# 2016 TKM tourney



## highntight (Jan 24, 2011)

5th annual Travis Klynt Madden Memorial Fishing Tournament.

Over $27,000 payout

$150 per 4 man tem to register
$50 per pot

Heavy stringer- 5 trout or flounder; 2 slot reds
Heavy trout
Heavy red- slot
Spot pot
Heavy hardhead/gafftop
Big fish- salt or fresh water/any legal means

Based out of Inez,Tx and the Inez Community Center.

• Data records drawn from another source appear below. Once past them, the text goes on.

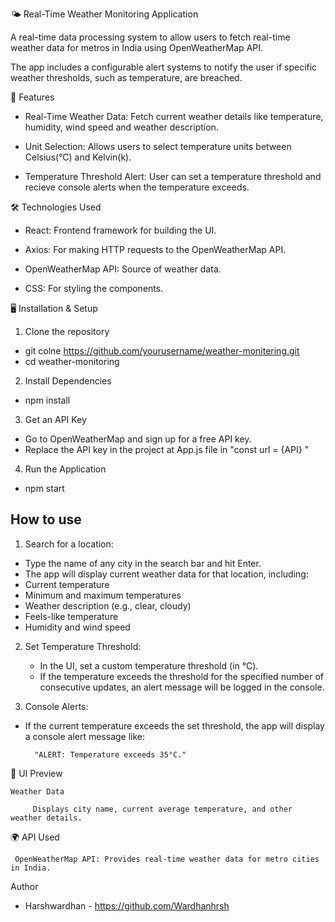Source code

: 🌤️ Real-Time Weather Monitoring Application

A real-time data processing system to allow users to fetch real-time weather data for metros in India using OpenWeatherMap API. 

The app includes a configurable alert systems to notify the user if specific weather thresholds, such as temperature, are breached.

🚀 Features

- Real-Time Weather Data: Fetch current weather details like temperature, humidity, wind speed and weather description.

- Unit Selection: Allows users to select temperature units between Celsius(°C) and Kelvin(k).

- Temperature Threshold Alert: User can set a temperature threshold and recieve console alerts when the temperature exceeds.

🛠️ Technologies Used

- React: Frontend framework for building the UI.

- Axios: For making HTTP requests to the OpenWeatherMap API.

- OpenWeatherMap API: Source of weather data.

- CSS: For styling the components.

🖥️ Installation & Setup

1. Clone the repository

- git colne https://github.com/yourusername/weather-monitering.git
- cd weather-monitoring

2. Install Dependencies
    
- npm install

3. Get an API Key
    
- Go to OpenWeatherMap and sign up for a free API key.
- Replace the API key in the project at App.js file in "const url = {API} "

4. Run the Application

- npm start

## How to use 

1. Search for a location:

- Type the name of any city in the search bar and hit Enter.
- The app will display current weather data for that location, including:
- Current temperature
- Minimum and maximum temperatures
- Weather description (e.g., clear, cloudy)
- Feels-like temperature
- Humidity and wind speed

2. Set Temperature Threshold:

    - In the UI, set a custom temperature threshold (in °C).
    - If the temperature exceeds the threshold for the
    specified number of consecutive updates, an alert message will be logged in the console.

3. Console Alerts:

- If the current temperature exceeds the set threshold, the app will display a console alert message like:

        "ALERT: Temperature exceeds 35°C."

🎨 UI Preview

    Weather Data

         Displays city name, current average temperature, and other weather details.

🌍 API Used
    
     OpenWeatherMap API: Provides real-time weather data for metro cities in India.

Author
- Harshwardhan - https://github.com/Wardhanhrsh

Boundaries: from the mouth of the Colorado River to Mesquite Bay
(East Matty= out of bounds/Mesquite Bay= out of bounds)
(W Matty, Lavaca, Kellers, Espirito Santo, San Antonio, Ayers all in play)

Captain's meeting July 8th 5-9pm- register team and sign up for pots
First cast 12:01am July 9th
Weigh in: 3-6pm July 9th

For more info, call Keith Madden (361)648-4268


----------



## highntight (Jan 24, 2011)

Pot winners (x's 6) get:

1st- 45% of pot total and 4 Waterloo rods
2nd- 25% of pot total and 4 Shimano Curado reels
3rd- 10% of pot total and 4 Shimano reels
4th- 4 Bubba Blades

Fishermen receive: T-shirts, BBQ plates, Bait bucket tix, free dance that night.

All proceeds benefit the Travis Klynt Madden Memorial Scholarship Fund, a 501(c)3 non-profit corporation.


----------